This is another freebie from NetGalley, which has been my greatest source of non-fiction recently. So much good stuff coming out!
The Great Suppression is depressing as hell and while I think every American should care about the state of democracy in their own country, I get that lots of people are just not interested in politics, whether because they're largely unaffected by politics, or whether they've given up on a system that doesn't seem to care about them. But calling things "just politics" is I think a misnomer. Nothing is just politics; policy decisions that are made to appeal to certain groups of voters have real life consequences for actual people. Chances are pretty good that one day one of those policy decisions will apply to you. "First they came for the Communists...." and so on.
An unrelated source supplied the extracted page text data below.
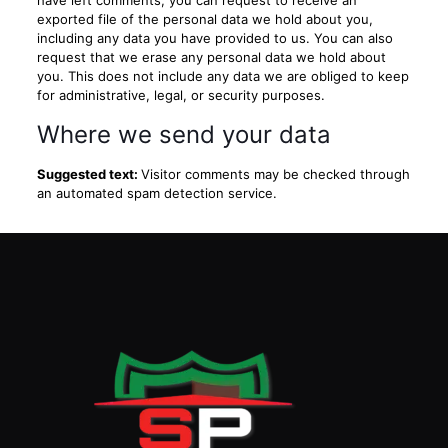
have left comments, you can request to receive an
exported file of the personal data we hold about you,
including any data you have provided to us. You can also
request that we erase any personal data we hold about
you. This does not include any data we are obliged to keep
for administrative, legal, or security purposes.
Where we send your data
Suggested text:
Visitor comments may be checked through
an automated spam detection service.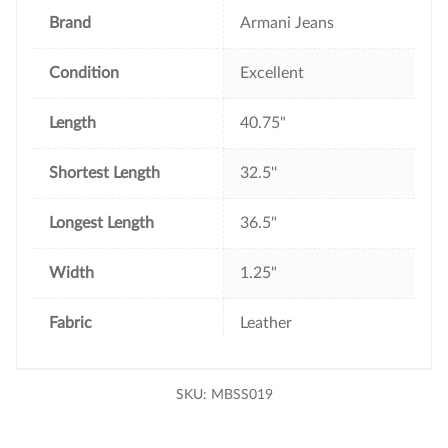
k
s
t
Brand
Armani Jeans
Condition
Excellent
Length
40.75"
Shortest Length
32.5''
Longest Length
36.5"
Width
1.25"
Fabric
Leather
SKU:
MBSS019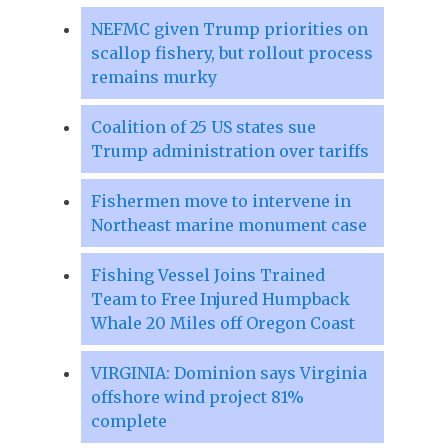
NEFMC given Trump priorities on
scallop fishery, but rollout process
remains murky
Coalition of 25 US states sue
Trump administration over tariffs
Fishermen move to intervene in
Northeast marine monument case
Fishing Vessel Joins Trained
Team to Free Injured Humpback
Whale 20 Miles off Oregon Coast
VIRGINIA: Dominion says Virginia
offshore wind project 81%
complete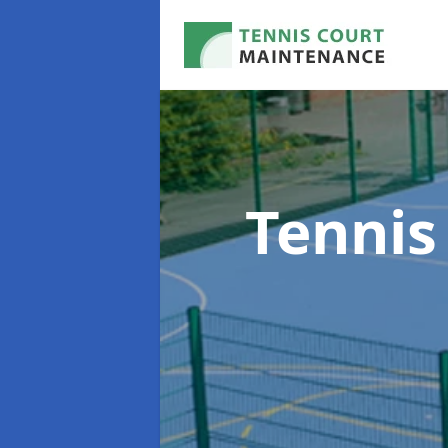
Tennis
I think this is an excellent companion to Democracy in Black and that if you read one you should really read the other. In particular, I think The Great Suppression acts as a reply to Glaude's vision of a "what if we just stopped voting" protest. When you see to the extent to which certain groups are taking things just to keep direct democracy out of the American political process (usually to the benefit of an elite group of large corporation owners), it becomes clear how naive a "blank out" would be as a protest measure. At the same time, it's important to understand just how much of the suppression and disenfranchisement Roth describes is explicitly based on race, whether today or two hundred years ago.
The one complaint I have about the book is that it is maybe too dense. This could be a problem of reading it on ebook (or maybe I'm just not that smart!), but I had to go back and re-read certain passages to understand what, exactly, had just happened. It's definitely not beach reading, that's for sure.